Mil de los 2.000 euros serán aportados por el Gobierno y el dinero restante correrá a cargo de las marcas. El precio máximo de los vehículos que entran dentro de este plan son los que cuestan un máximo de 25.000 euros antes de IVA.
En su presentación, Sáenz de Santamaría señaló también que podrán beneficiarse de las ayudas los vehículos eléctricos, híbridos o híbridos enchufables o que usen combustible alternativo. En el caso de los eléctricos, híbridos enchufables y de autonomía extendida se elimina el tope de precio de 25.000 euros para poder acogerse al incentivo.
Este nuevo plan contará con un presupuesto de 75 millones de euros y estará vigente a partir de hoy y hasta el 31 de marzo del año que viene.

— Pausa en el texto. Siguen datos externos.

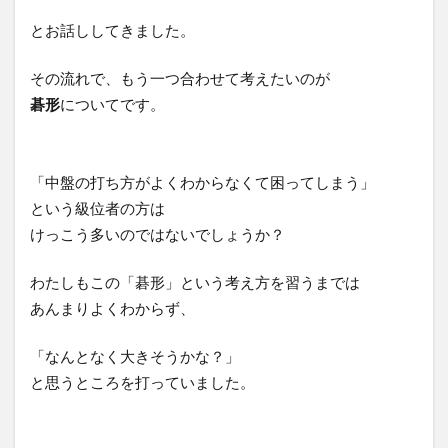
とお話ししてきました。
その流れで、もう一つ合わせて考えたいのが
碁形
についてです。
「中盤の打ち方がよくわからなくて困ってしまう」
という級位者の方は
けっこう多いのではないでしょうか？
わたしもこの「碁形」という考え方を習うまでは
あんまりよくわからず、
「なんとなく大きそうかな？」
と思うところを打っていました。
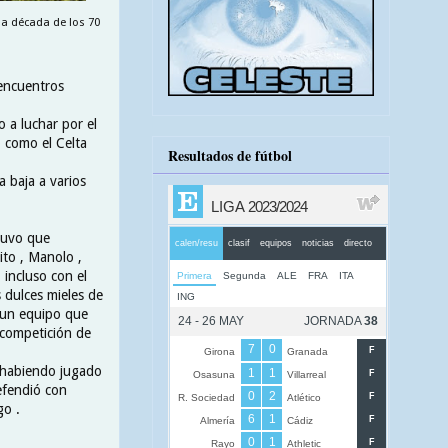
la década de los 70
 encuentros
o a luchar por el
 como el Celta
Resultados de fútbol
a baja a varios
tuvo que
ito , Manolo ,
 incluso con el
 dulces mieles de
 un equipo que
 competición de
o habiendo jugado
efendió con
go .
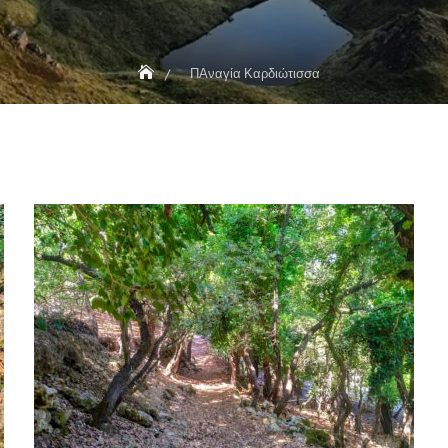
ΠΑναγία Καρδιώτισσα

Para poder acceder a la ayuda del Gobierno, los conductores tendrán que entregar para su achatarramiento un turismo con una antigüedad de más de doce años o bien un vehículo comercial ligero (una furgoneta) con más de diez años.
La Asociación Nacional de Vendedores de Vehículos a Motor, Reparación y Recambios (Ganvam) ha señalado que con este plan es posible que se superen las 700.000 unidades vendidas hasta final de año que se vaticinaban para este año. Además, también ha querido señalar las bondades de este programa y en declaraciones a EL BOLETÍN ha considerado que se ha cumplido “una vieja aspiración”.
Por su parte, Anfac (la Asociación Española de Fabricantes de Automóviles y Camiones) coincidió con ella y señaló que este plan “contempla toda clase de vehículos” y ha considerado esta alternativa una manera de “crear confianza”.